# An issue with the Kuratowski ordered pair definition

I recently came across the Kuratowski definition of ordered pairs (https://en.wikipedia.org/wiki/Ordered_pair#Defining_the_ordered_pair_using_set_theory).

I'm a bit confused about how the coordinates can be extracted. According to Wikipedia, if we have an ordered pair $p = (a,b) = \{\{a\}, \{a,b\}\}$, we can extract the first coordinate with $a = \bigcup \bigcap{p}$ where $\bigcup$ and $\bigcap$ are arbitrary unions and intersections respectively.

According to the definition of an arbitrary intersection, $\bigcap(\{\{a\}, \{a,b\}\}) = \{a\}$. $\bigcup\{a\}$ however seems a bit problematic. For the definition of an arbitrary union to work $a$ would have to be a set. What if $a$ is e.g. a natural number? A similar issue occurs with extracting the second pair.

Perhaps I'm being overly pedantic or does the definition just automatically assume that $a$ and $b$ are sets?

• This definition of ordered pair is used in the context of a set theory like $\mathsf{ZF(C)}$, in which everything is a set. – Brian M. Scott Oct 23 '15 at 22:18

## 2 Answers

This is not problematic when you remember that in modern set theory, everything is a set (even the natural numbers!). In particular $a$ is a set.

So $\bigcup\{a\}$ makes sense again, and it is not hard to see why you get $a$.

If you want to take some things as non-sets, then you need to define some class-functions $\varphi_1(z,x)$ and $\varphi_2(z,y)$ which essentially say that $z$ looks like a Kuratowski ordered pair, and $x$ is the unique element which appears in $\bigcap z$; and $\varphi_2$ would say a similar thing about how you extract $y$ from $z$.

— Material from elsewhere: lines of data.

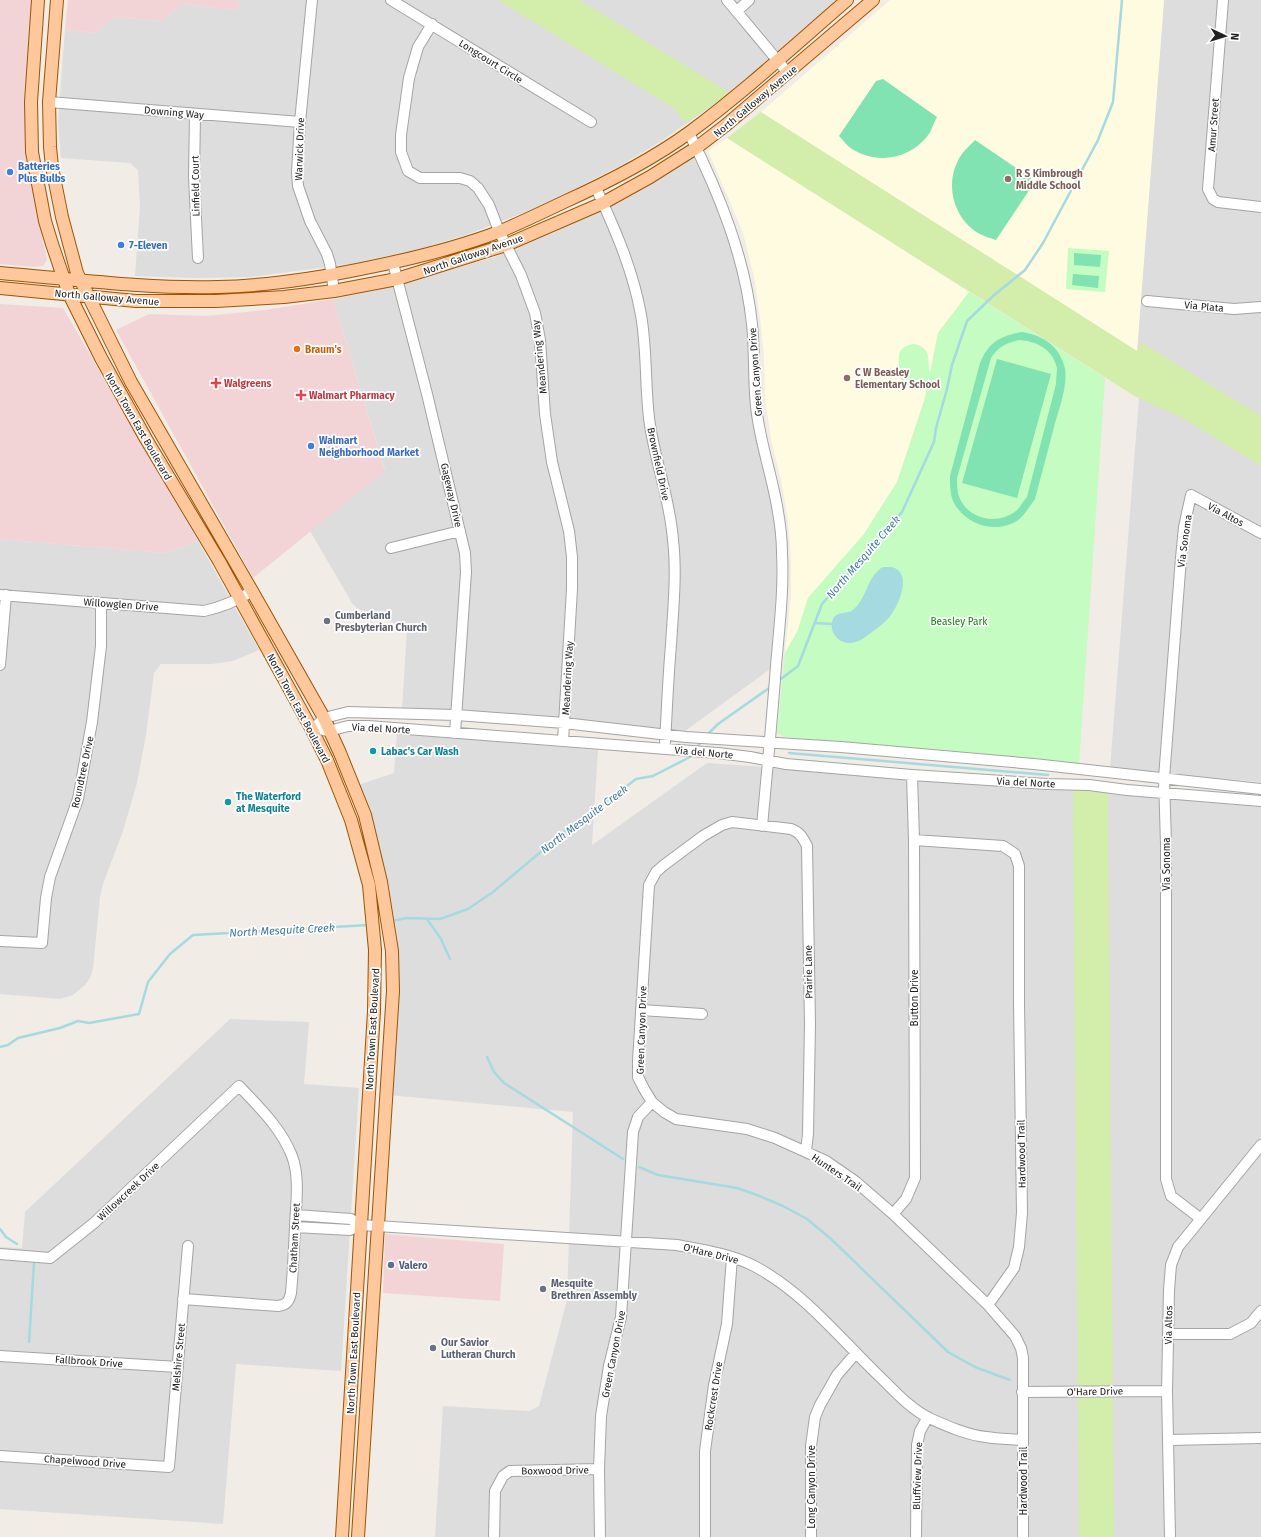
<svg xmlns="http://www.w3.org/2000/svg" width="1261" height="1537" font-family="'Fira Sans',sans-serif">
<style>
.residential{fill:#dedddd}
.commercial{fill:#f2d4d7}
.education{fill:#fffbe0}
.grass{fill:#d3edaa}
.park{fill:#c4fcc1}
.pitch{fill:#80e3b1;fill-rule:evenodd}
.water{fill:#a4dae0}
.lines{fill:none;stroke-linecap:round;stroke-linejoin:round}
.stream{stroke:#a4dae0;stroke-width:2.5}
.minor-casing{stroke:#a4a4a4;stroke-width:12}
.major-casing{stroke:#9b5500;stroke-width:14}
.minor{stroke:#fff;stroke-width:10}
.major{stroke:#ffc89c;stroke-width:12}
.shop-dot{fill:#3f7fe0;stroke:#fff;stroke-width:1.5}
.education-dot{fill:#8d6e63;stroke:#fff;stroke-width:1.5}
.food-dot{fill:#e8710a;stroke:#fff;stroke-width:1.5}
.health-dot{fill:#e0444e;stroke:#fff;stroke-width:1.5}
.worship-dot{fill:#6b7280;stroke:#fff;stroke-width:1.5}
.culture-dot{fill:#0f9aa8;stroke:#fff;stroke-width:1.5}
.service-dot{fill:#5c6f8a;stroke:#fff;stroke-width:1.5}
.labels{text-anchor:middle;stroke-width:3.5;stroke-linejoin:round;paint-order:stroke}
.street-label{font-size:10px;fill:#202020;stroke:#fff}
.shop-label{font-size:10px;font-weight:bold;fill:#366cbe;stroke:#fff;text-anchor:start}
.education-label{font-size:10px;font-weight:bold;fill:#785e54;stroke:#fff;text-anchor:start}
.food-label{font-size:10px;font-weight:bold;fill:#c56008;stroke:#fff;text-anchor:start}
.health-label{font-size:10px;font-weight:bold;fill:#be3a42;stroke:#fff;text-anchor:start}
.worship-label{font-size:10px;font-weight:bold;fill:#5b616d;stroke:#fff;text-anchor:start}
.park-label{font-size:10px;fill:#0c8506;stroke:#fff}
.culture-label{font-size:10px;font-weight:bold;fill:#0d838f;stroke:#fff;text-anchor:start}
.service-label{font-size:10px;font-weight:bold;fill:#4e5e75;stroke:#fff;text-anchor:start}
.water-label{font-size:11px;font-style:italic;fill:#3f799c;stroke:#fff}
</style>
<rect width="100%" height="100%" fill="#f1ece6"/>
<path class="residential" d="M239 0H837L730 93 660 142 618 167 543 205 466 235 420 249 351 264 251 277 196 278 135 276 140 206 138 170 130 163 61 158 58 122 65 30 96 33 114 17 161 21 182 4 238 10Z
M1164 0H1261V782L1110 769 1139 398 1133 395 1137 351Z
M694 157 713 196 723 221 741 284 745 307 776 532 777 585 770 669 685 731 402 709 407 630 402 626 358 609 352 603 310 531 385 470 333 299 373 291 492 258 553 233 618 202Z
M0 539 164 553 198 541 259 650 233 661 211 664H161L154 673 146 735 137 783 123 831 103 884 100 897 93 969 90 978 85 985 73 995 60 999 0 994Z
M397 733 598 750 592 845 707 763 1104 791 1108 794 1261 807V1537H435L443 1406 529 1411 539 1406 567 1300 573 1112 389 1095 393 944 358 785 394 773Z
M230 1019 309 1022 304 1084 359 1088 341 1371 236 1364 223 1524 0 1509V1247L22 1248 25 1212Z"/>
<path class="commercial" d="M0 0H32L29 37 26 159 47 260 43 266 35 267 0 264Z
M68 0H239L238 10 182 4 161 21 114 17 96 33 65 30Z
M333 299 385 471 253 578 116 330 149 314 206 316 265 310Z
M0 304 63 308 198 541 164 553 0 539Z
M385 1234 504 1244 500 1301 383 1293Z"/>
<path class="education" d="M890 0H1164L1137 351 761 112Z
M727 138 969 292 938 333 925 398 897 482 864 534 808 598 798 630 785 653 791 596V557L788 520 781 480 771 439 765 398 764 357 760 317 754 277 743 233 728 197 708 151Z"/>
<path class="grass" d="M498 0H579L730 93 685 123 675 109Z
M761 112 1137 351 1142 343 1261 416V466L1184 419 1133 395 727 138Z
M1074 789 1104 791 1108 794 1114 1537H1079L1073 795Z"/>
<path class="park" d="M1068 248 1109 251 1105 292 1066 289Z
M969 292 1105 378 1079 765C1053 764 1029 758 1003 755L785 737 777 733 785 653 798 630 808 598 864 534 897 482 925 398 929 378C922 387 908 393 901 379 899 375 899 370 899 366 898 353 899 346 914 344 932 348 927 359 930 373L938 333Z"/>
<path class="pitch" d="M883 79 937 117C934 122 932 129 929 134 911 159 878 165 852 149 847 146 843 140 839 136L876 81Z
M975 140 1031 178 1032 186 996 240C990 238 983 236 978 233 951 216 944 179 962 154 965 149 971 145 975 140Z
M1074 253 1101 255 1100 267 1074 265Z
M1073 274 1099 276 1098 288 1072 285Z
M1022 332C1042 335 1058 345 1064 365 1070 383 1057 413 1053 431 1047 454 1041 476 1035 499 1029 507 1024 517 1015 522 994 533 968 525 955 505 950 497 950 486 950 476L980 363C989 342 1000 336 1022 332ZM1019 340C1036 341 1053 349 1057 368 1057 373 1056 379 1056 384L1027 497C1023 501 1020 508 1016 511 998 525 970 520 960 499 957 492 957 485 957 478L991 358C998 347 1006 343 1019 340Z
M997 359 1051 374 1017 498 962 483Z"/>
<path class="water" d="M883 567C886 567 890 567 892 567 913 573 899 604 891 615 885 623 876 629 868 635 863 639 858 642 851 643 838 644 828 631 833 619 838 610 848 615 854 609 867 598 867 576 883 567Z"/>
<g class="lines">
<path class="stream" d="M815 623 832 624
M777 682 798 666 822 604 902 512 934 442 936 428 947 389 952 365 967 321 993 296 1025 270 1043 243 1098 140 1113 102 1122 0
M707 735 718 724 772 686
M696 749 702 740
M789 753 1048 775
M427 919 441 939 450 959
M392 921 407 918 440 919 468 909 493 892 575 823 584 819 636 779 653 776 690 757 693 753
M0 1047 8 1045 18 1038 60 1028 78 1021 89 1023 139 1014 148 982 170 954 193 935 369 925
M487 1057 494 1072 504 1083 623 1159
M639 1167 658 1175 737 1188 757 1195 783 1206 807 1219 830 1238 948 1352 975 1367 1010 1380
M0 1229 6 1237 17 1244
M29 1342 34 1263"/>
<defs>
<path id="minor" d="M312 0 300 122 297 172 298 186 310 221 327 254 330 264 334 291
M391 0 591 122
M727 0 788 73
M1223 0 1208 189 1213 199 1218 202 1261 207
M737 11 749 0
M432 24 418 47 409 78 401 135V152L408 171 420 178H460L470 181 478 188 489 205 499 231 521 275 535 313 540 340 545 414 552 462 569 531 572 557V589L563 741
M49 102 300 122
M195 114 194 177 198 258
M689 133C719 193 745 257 752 324 755 351 753 379 756 406 759 437 769 466 775 496 779 515 782 534 782 553 784 591 779 629 776 666 772 719 767 773 762 826
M596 188C615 229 633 270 641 315 647 349 645 384 649 418 654 459 670 498 673 540 677 574 673 610 671 645 668 678 667 710 665 742
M393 263 427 394 465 553 466 572 455 733
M1147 301 1234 309 1261 307
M391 548 460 531
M0 595 204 611C222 607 237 601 252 591
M0 665 6 595
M312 730 324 718 348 712 456 715 564 723 686 737 841 747 1034 764 1261 789
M323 730 329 731 348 726H368L718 753 750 757 786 764 912 775 1047 784 1089 785 1127 790 1261 801
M914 840 1003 846 1015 854 1019 866V1002L1022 1213 1019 1247 1014 1268 988 1305
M0 941 42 943 46 898 50 877 78 799 92 722 101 646V603
M641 1010 702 1014
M806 1151 808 1134 810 1024 807 846C803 838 800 832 791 829L732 822 722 825 703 836 664 865 656 872 649 885 638 1061V1077L644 1089 652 1102 664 1112 676 1119 747 1129 775 1138 826 1161 855 1181 893 1214 988 1305 1015 1336 1021 1348 1023 1358V1537
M893 1214 906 1199 915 1178 914 840 912 775
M296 1215 351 1219 361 1225 677 1245C704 1250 732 1254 756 1267 804 1293 839 1337 878 1375 894 1390 909 1408 929 1418 947 1426 967 1435 986 1437 998 1439 1011 1439 1023 1440
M1201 1219 1171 1196 1166 1179V844L1164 778 1181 558 1184 527 1191 495 1261 533
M295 1227 350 1230 361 1225
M0 1254 50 1258 94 1223 239 1086C259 1107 281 1128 292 1156 300 1177 296 1204 295 1226 294 1249 293 1271 291 1293 289 1302 286 1305 278 1306L183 1299
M1168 1334H1230L1251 1323 1261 1311
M0 1356 178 1367
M1022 1392 1167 1391
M1169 1440 1261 1438
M0 1456 169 1467 188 1246
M494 1537 495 1491 503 1476 510 1471 599 1469
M600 1537 599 1469 601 1416 609 1366 621 1317 633 1132 638 1117 652 1102
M705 1537V1451L714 1385 727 1324 732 1257
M811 1537V1446L815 1417 820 1405 837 1375 856 1353
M916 1537 917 1445 920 1431 928 1417
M1170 1537 1167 1391 1169 1290 1171 1265 1178 1247 1261 1145"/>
<path id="major" d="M38 0 31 102 32 152 45 221 52 244 69 294 101 358 146 439 219 561 312 730 327 760 351 820 369 885 375 950 374 1011 342 1537
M57 0 49 102 50 147 52 167 62 217 77 273 131 382 252 591 324 718 340 753 365 815 381 882 392 951 393 991 358 1537
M0 273C73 279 145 289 218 287 267 286 318 278 366 268 411 259 457 248 501 231 522 222 543 212 564 202 606 183 653 159 690 132 745 91 795 45 847 0
M0 288 136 301H216L284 297 334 291 397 279 506 245 603 203 650 177 696 148 726 125 873 0"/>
</defs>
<use href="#minor" class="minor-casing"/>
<use href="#major" class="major-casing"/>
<use href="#minor" class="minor"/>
<use href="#major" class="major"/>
</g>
<g class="shop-dot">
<circle cx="10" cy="172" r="4"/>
<circle cx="121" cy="245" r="4"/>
<circle cx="311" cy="446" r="4"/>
</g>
<g class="education-dot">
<circle cx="1008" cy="179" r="4"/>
<circle cx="847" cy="378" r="4"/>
</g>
<circle class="food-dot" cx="297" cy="349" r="4"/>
<g class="health-dot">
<path d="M214 377h4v4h4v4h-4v4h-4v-4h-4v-4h4z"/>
<path d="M299 389h4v4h4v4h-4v4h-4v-4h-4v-4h4z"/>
</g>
<g class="worship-dot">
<circle cx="327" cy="621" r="4"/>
<circle cx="543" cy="1289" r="4"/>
<circle cx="433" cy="1348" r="4"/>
</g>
<g class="culture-dot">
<circle cx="373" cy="751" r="4"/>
<circle cx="228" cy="802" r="4"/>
</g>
<circle class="service-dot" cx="391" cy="1265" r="4"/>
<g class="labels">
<g class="street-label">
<text transform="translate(491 61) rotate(32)" y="4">Longcourt Circle</text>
<text transform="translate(755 101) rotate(-40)" y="4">North Galloway Avenue</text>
<text transform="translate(174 112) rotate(5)" y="4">Downing Way</text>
<text transform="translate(1213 125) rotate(-86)" y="4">Amur Street</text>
<text transform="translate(299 149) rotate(-88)" y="4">Warwick Drive</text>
<text transform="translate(195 186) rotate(-91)" y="4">Linfield Court</text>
<text transform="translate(473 254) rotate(-19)" y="4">North Galloway Avenue</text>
<text transform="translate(107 297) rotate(5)" y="4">North Galloway Avenue</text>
<text transform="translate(1204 306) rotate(5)" y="4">Via Plata</text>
<text transform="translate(539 357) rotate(-96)" y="4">Meandering Way</text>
<text transform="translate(755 372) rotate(-94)" y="4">Green Canyon Drive</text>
<text transform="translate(139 426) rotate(60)" y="4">North Town East Boulevard</text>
<text transform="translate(659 464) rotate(78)" y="4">Brownfield Drive</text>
<text transform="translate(452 495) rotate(77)" y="4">Gageway Drive</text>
<text transform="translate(1226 514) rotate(28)" y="4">Via Altos</text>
<text transform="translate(1184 541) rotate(-82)" y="4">Via Sonoma</text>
<text transform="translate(121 604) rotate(4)" y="4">Willowglen Drive</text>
<text transform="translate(567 678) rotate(-87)" y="4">Meandering Way</text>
<text transform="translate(299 708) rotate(62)" y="4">North Town East Boulevard</text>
<text transform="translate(381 728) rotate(3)" y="4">Via del Norte</text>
<text transform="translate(704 752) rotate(5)" y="4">Via del Norte</text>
<text transform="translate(82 772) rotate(-78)" y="4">Roundtree Drive</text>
<text transform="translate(1026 782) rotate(3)" y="4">Via del Norte</text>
<text transform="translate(1166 864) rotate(-90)" y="4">Via Sonoma</text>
<text transform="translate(808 972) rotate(-91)" y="4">Prairie Lane</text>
<text transform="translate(914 998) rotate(-90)" y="4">Button Drive</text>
<text transform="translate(372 1029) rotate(-87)" y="4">North Town East Boulevard</text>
<text transform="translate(641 1030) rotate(-88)" y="4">Green Canyon Drive</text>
<text transform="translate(1021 1154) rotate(-91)" y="4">Hardwood Trail</text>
<text transform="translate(837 1172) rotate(34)" y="4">Hunters Trail</text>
<text transform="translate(128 1191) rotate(-43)" y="4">Willowcreek Drive</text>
<text transform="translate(294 1238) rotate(-87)" y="4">Chatham Street</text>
<text transform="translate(711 1253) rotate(14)" y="4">O'Hare Drive</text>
<text transform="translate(1168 1325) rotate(-89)" y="4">Via Altos</text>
<text transform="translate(353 1353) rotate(-87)" y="4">North Town East Boulevard</text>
<text transform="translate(613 1354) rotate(-79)" y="4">Green Canyon Drive</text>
<text transform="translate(178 1357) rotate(-85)" y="4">Melshire Street</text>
<text transform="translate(89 1361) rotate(4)" y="4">Fallbrook Drive</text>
<text transform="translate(1095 1391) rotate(-1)" y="4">O'Hare Drive</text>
<text transform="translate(713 1396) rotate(-81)" y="4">Rockcrest Drive</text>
<text transform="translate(85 1461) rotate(4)" y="4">Chapelwood Drive</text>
<text transform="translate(555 1470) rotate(-1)" y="4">Boxwood Drive</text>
<text transform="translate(917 1476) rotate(-88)" y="4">Bluffview Drive</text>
<text transform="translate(1023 1481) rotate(-90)" y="4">Hardwood Trail</text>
<text transform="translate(811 1487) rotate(-90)" y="4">Long Canyon Drive</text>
</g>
<g class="shop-label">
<text x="18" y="170">Batteries<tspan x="18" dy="12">Plus Bulbs</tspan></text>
<text x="129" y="249">7-Eleven</text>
<text x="319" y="444">Walmart<tspan x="319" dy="12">Neighborhood Market</tspan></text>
</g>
<g class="education-label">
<text x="1016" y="177">R S Kimbrough<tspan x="1016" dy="12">Middle School</tspan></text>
<text x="855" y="376">C W Beasley<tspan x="855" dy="12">Elementary School</tspan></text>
</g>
<g class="food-label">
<text x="305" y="353">Braum's</text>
</g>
<g class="health-label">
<text x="224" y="387">Walgreens</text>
<text x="309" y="399">Walmart Pharmacy</text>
</g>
<g class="worship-label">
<text x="335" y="619">Cumberland<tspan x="335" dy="12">Presbyterian Church</tspan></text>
<text x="551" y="1287">Mesquite<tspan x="551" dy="12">Brethren Assembly</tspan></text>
<text x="441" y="1346">Our Savior<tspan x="441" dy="12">Lutheran Church</tspan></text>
</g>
<g class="park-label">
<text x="959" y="625">Beasley Park</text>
</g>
<g class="culture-label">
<text x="381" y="755">Labac's Car Wash</text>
<text x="236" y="800">The Waterford<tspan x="236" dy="12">at Mesquite</tspan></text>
</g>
<g class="service-label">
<text x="399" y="1269">Valero</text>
</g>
<g class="water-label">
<text transform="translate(863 557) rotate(-49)" y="4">North Mesquite Creek</text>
<text transform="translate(584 819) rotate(-37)" y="4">North Mesquite Creek</text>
<text transform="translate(282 930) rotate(-3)" y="4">North Mesquite Creek</text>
</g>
</g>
<g transform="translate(1225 36) rotate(94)" stroke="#ffffff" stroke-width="3" paint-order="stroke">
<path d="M0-3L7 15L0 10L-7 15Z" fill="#202020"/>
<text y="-6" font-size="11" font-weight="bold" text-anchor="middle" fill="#202020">N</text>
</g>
</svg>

• Oh I see. Thanks for the clarification! – user203664 Oct 23 '15 at 22:21

In this context everything, including natural numbers, functions, Hilbert spaces, etc., gets encoded as a set, just as in this case an ordered pair gets encoded as a set.

It then becomes tempting to say that everything is a set. That statement is ok if you restrict everything to its proper context. This way of encoding things serves some purposes but it's not necessarily sacred or the last word for all eternity.